Common situations in which an employee submits a flexible working request include: a parent or primary carer seeking to reduce their contracted hours or change their working pattern to accommodate childcare or eldercare responsibilities; an employee who has developed a health condition or disability that makes their current working pattern difficult or impossible to maintain; an employee who wishes to pursue further education, training, or a second job and requires a change to their working hours; an employee who has recently returned from maternity, paternity, or shared parental leave and wishes to work on a part-time or hybrid basis going forward; and an employee who simply prefers a different working pattern and wishes to formalise an arrangement with their employer.
Even where the employer has already agreed informally to a flexible working arrangement — for example, allowing an employee to work from home two days per week — it is advisable to submit a formal statutory request to ensure the arrangement is properly documented and has legal force as a permanent change to the employee's terms and conditions. An informal arrangement can be withdrawn by the employer at any time without following any particular procedure, whereas a statutory change to terms and conditions requires a formal process to undo.
Employees should also be aware that refusing or withdrawing a request for flexible working may give rise to legal claims under the Equality Act 2010, particularly where the refusal indirectly discriminates against employees on grounds of sex, disability, religion, or belief. A formal request creates a clear paper trail that can be used as evidence in any subsequent legal proceedings.
What to Include in Your Flexible Working Request (UK)
A statutory flexible working request for use in England and Wales must contain certain prescribed information to be valid under the Employment Rights Act 1996. Failure to include all required elements may result in the employer treating the request as informal rather than statutory, which would deprive the employee of the full range of statutory protections.
First, the request must state that it is a statutory application under Section 80F of the Employment Rights Act 1996. This puts the employer on clear notice that it is subject to statutory obligations to deal with the request reasonably and within the prescribed two-month period.
Second, the request must describe the change to working conditions being requested. This should be as specific as possible: vague requests for 'more flexibility' are less effective than precise requests specifying the new contracted hours, proposed working days, proposed start and finish times, and proposed location. The more specific the request, the easier it is for the employer to assess its operational feasibility.
Third, the request must state when the employee would like the proposed change to take effect. A specific proposed start date helps the employer plan ahead and assess any operational impact of the change.
Fourth, the request must explain what effect, if any, the employee thinks the proposed change will have on the employer, and how that effect can be dealt with. This is a statutory requirement under Section 80F(2)(e) of the Employment Rights Act 1996. Employees who address this requirement thoughtfully — acknowledging potential impacts and proposing solutions — are more likely to persuade an employer to agree to the request.
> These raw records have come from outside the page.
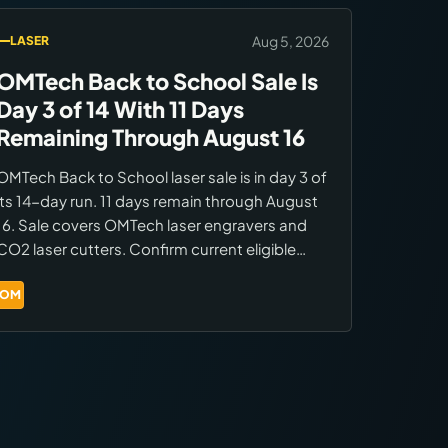
Aug 5, 2026
LASER
OMTech Back to School Sale Is
Day 3 of 14 With 11 Days
Remaining Through August 16
OMTech Back to School laser sale is in day 3 of
its 14-day run. 11 days remain through August
16. Sale covers OMTech laser engravers and
CO2 laser cutters. Confirm current eligible
models and pricing at the OMTech BTS sale
page before ordering.
OM
Brands:
OMTech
Failing to address this requirement may give the employer grounds to argue that the request did not meet the statutory requirements.
Fifth, the letter should note whether the employee has made a previous statutory flexible working request in the past twelve months, given that employees are limited to two requests per twelve-month period since April 2024. Finally, the letter should be signed and dated, creating a clear record of when the request was submitted, from which the two-month consideration period runs.